Não quero escrever este texto para tornar ninguém mais crítico e desconfiado das outras pessoas.
Também não quero colocar sobre ninguém a pecha de falso, fingido ou hipócrita. A vida já é suficientemente complexa para que transformemos cada gesto equivocado em prova de falsidade e cada contradição humana em evidência de mau caráter.
Todos nós temos incoerências. Todos estamos, de alguma maneira, tentando diminuir a distância entre aquilo que somos e aquilo que deveríamos ser.
Mas existe uma diferença entre ter contradições e construir um personagem.
Há pessoas que precisam se arrepender do pecado da dissimulação. Elas aprenderam a administrar aparências. Tornaram-se especialistas em apresentar uma versão de si mesmas que não corresponde à verdade no íntimo.

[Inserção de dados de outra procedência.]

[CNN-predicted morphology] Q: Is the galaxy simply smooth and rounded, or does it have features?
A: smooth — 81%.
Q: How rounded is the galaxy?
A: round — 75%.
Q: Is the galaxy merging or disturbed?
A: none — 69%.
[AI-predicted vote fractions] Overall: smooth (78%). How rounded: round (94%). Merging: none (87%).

Dizem o que não pensam, demonstram o que não sentem, prometem o que não pretendem cumprir, elogiam, mas secretamente desprezam.

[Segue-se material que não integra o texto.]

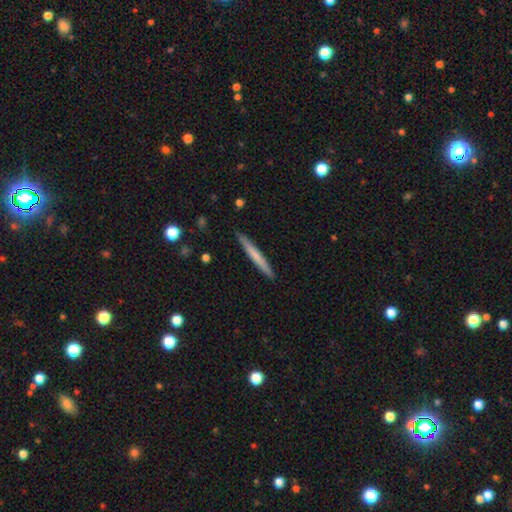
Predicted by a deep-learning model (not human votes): A smooth galaxy with no disk features (63%) that is cigar-shaped (97%).

Vote fractions:
- Smooth or featured? smooth: 63% / featured or disk: 32% / star or artifact: 5%
- How rounded? cigar-shaped: 97% / in between: 2% / round: 1%
- Merging? none: 91% / minor disturbance: 7% / major disturbance: 1% / merger: 1%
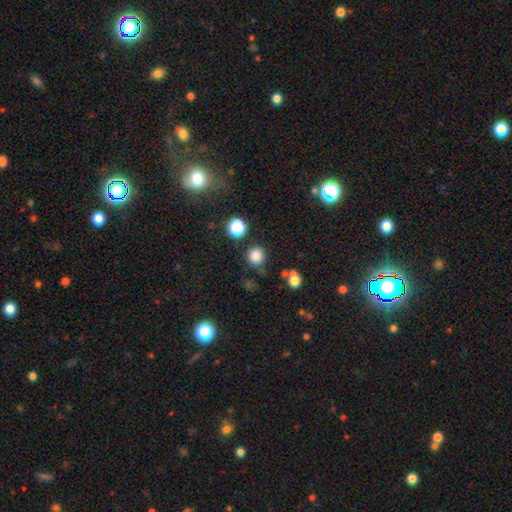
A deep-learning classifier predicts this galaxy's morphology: This appears to be a smooth galaxy with no disk features (82%) that is round (93%). Merging: none (81%).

Essa gente abraça pessoas que ataca pelas costas e trabalha silenciosamente contra elas, enquanto preserva diante delas a aparência de amizade.
O problema é transformar a vida em um palco.
A palavra “hipócrita” tem uma história ligada ao teatro. O grego hypokritēs designava o ator, aquele que interpretava um papel.
Jesus confrontou duramente a hipocrisia porque ela cria uma ruptura entre o exterior e o interior, entre o discurso e a realidade.
Há pessoas cuja reputação foi cuidadosamente construída, enquanto o caráter foi silenciosamente abandonado.
A reputação está sempre fazendo a pergunta: “O que pensam de mim?” Nesse caso, o seu deus é a sua própria imagem.
E, ao alcançar um nível mais profundo de comprometimento com essa agenda, o personagem costuma sequestrar o ator, e a máscara usada para interpretar acaba se tornando uma identidade.